Josina Machel foi uma combatente na luta de libertação de Moçambique.

Entre os seus 18 e 20 anos foi presa e perseguida por seguir o sonho de combater as forças Portuguesas. Percorreu cerca de 2000km para chegar à Tanzânia, onde passou por treino militar e se juntou à Frente de Libertação de Moçambique (FRELIMO).

Foi ela que, em finais da década de 60, fez questão de posicionar as mulheres como parte integrante da luta pela independência e não meras espectadoras.

Ao morrer aos 25 anos, antes da independência, deixou um grande vazio não só no coração de Samora Machel, seu esposo e futuro Presidente da República, mas também na FRELIMO onde liderava antes de adoecer, o Departamento de Assuntos Sociais.

Embora no dia da sua morte, 7 de Abril, se comemore o Dia da Mulher Moçambicana, pouco se fala e se discute o papel de Josina e os seus ideais.

Antes pelo contrário, pode-se até dizer que usa-se a data para reforçar a posição da Mulher como costela de Samora – Ups! – Adão.

As mulheres que optavam pela carreira política, à semelhança do que acontece hoje, eram recebidas de braços abertos para fazer o trabalho sujo, mas não para ocupar cargos de liderança.
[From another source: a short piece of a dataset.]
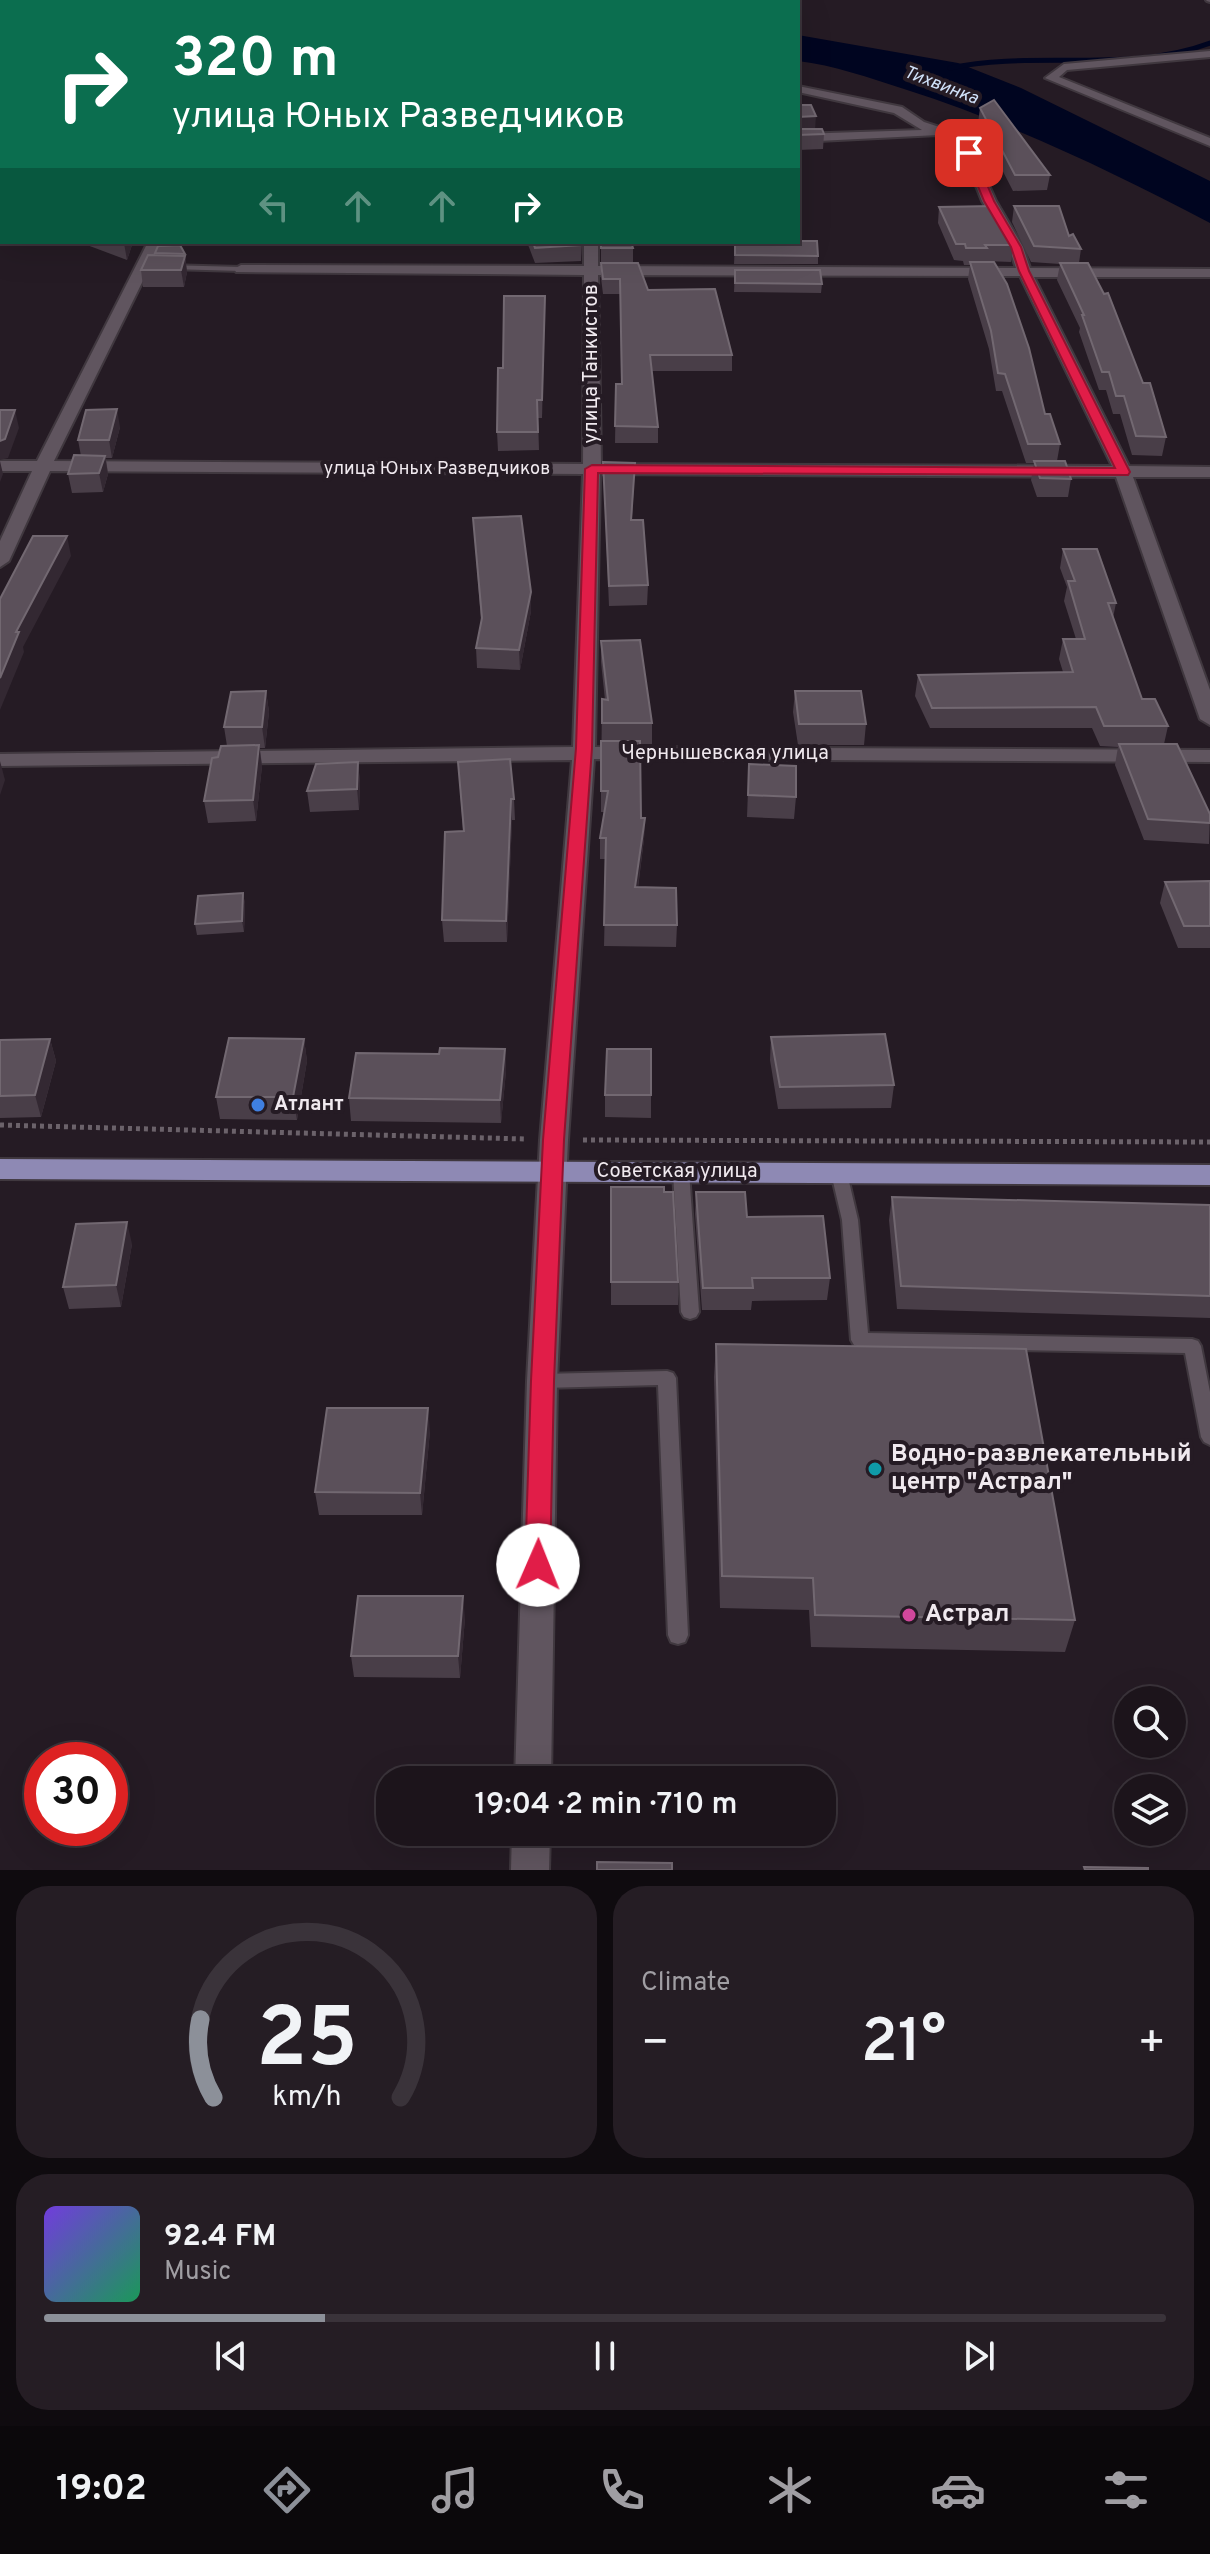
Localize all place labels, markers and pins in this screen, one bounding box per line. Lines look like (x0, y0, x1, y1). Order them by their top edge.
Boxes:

Como presas políticas sofreram vários tipos de violência física característicos apenas de mulheres, para além da esperada tortura, maus-tratos, perseguição e outras formas de intimidação por parte dos regimes que elas ousaram desafiar.
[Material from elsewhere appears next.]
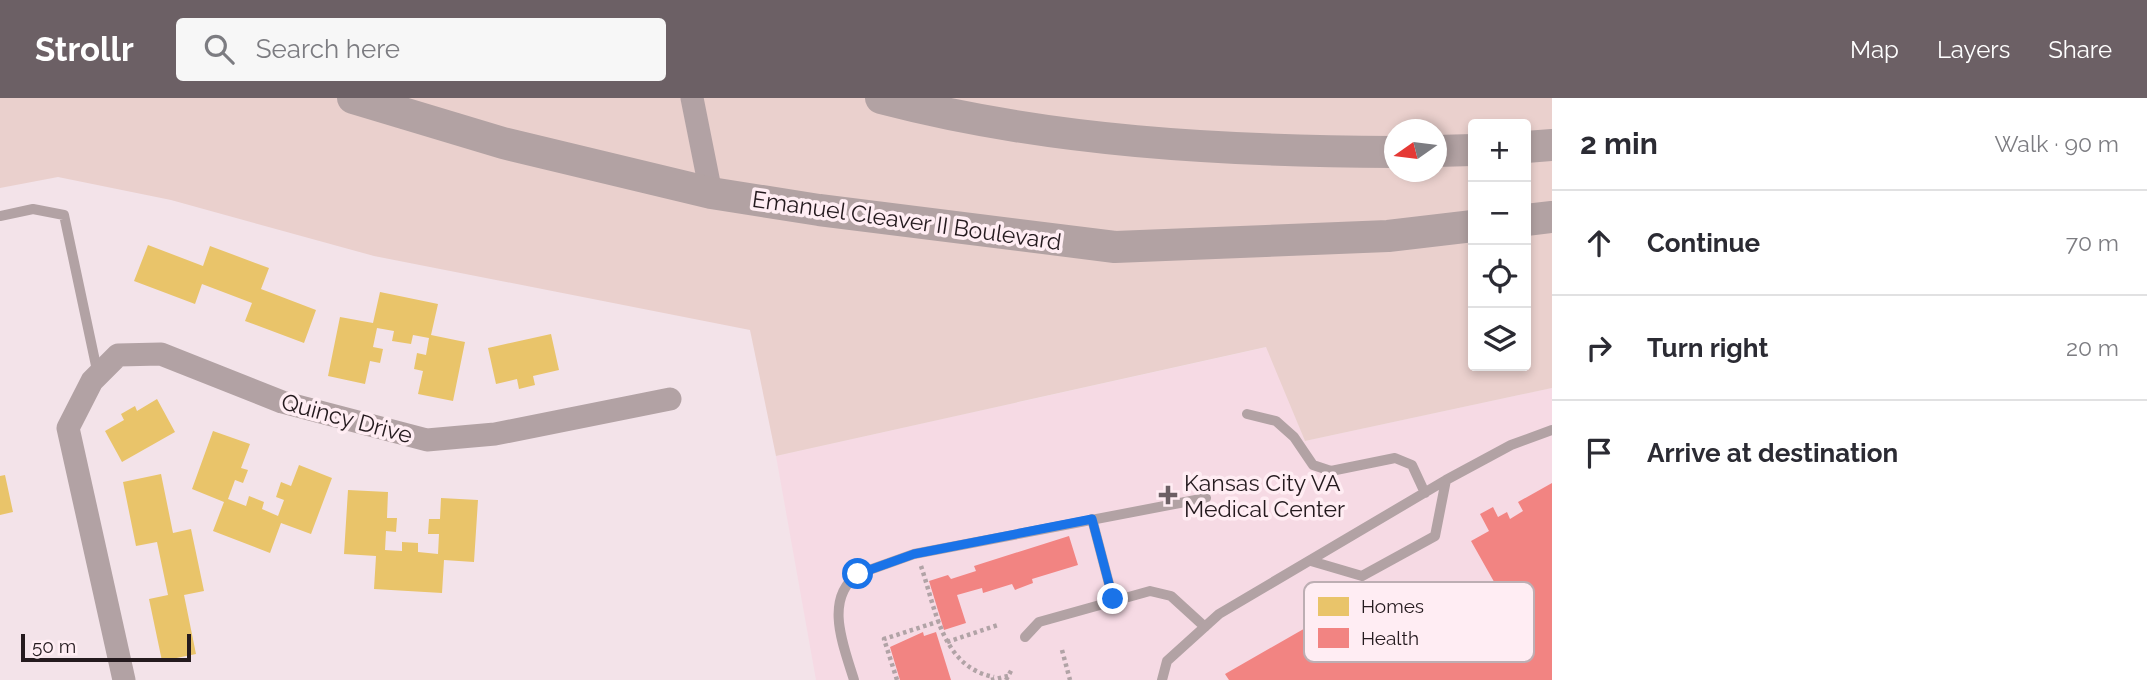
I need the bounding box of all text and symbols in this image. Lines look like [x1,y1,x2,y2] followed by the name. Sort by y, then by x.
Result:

E ainda assim, mesmo no seio dos movimentos que integraram era esperado um comportamento passivo. Esperamos dessas mulheres a manutenção da sua “feminilidade”, baseada na ideia de fragilidade e doçura. Perdão incondicional e amor eterno.

Mesmo casando homens na política, não lhes foi permitida uma saída ao esperado papel da mulher no matrimónio: submissão; maternidade; sociabilidade.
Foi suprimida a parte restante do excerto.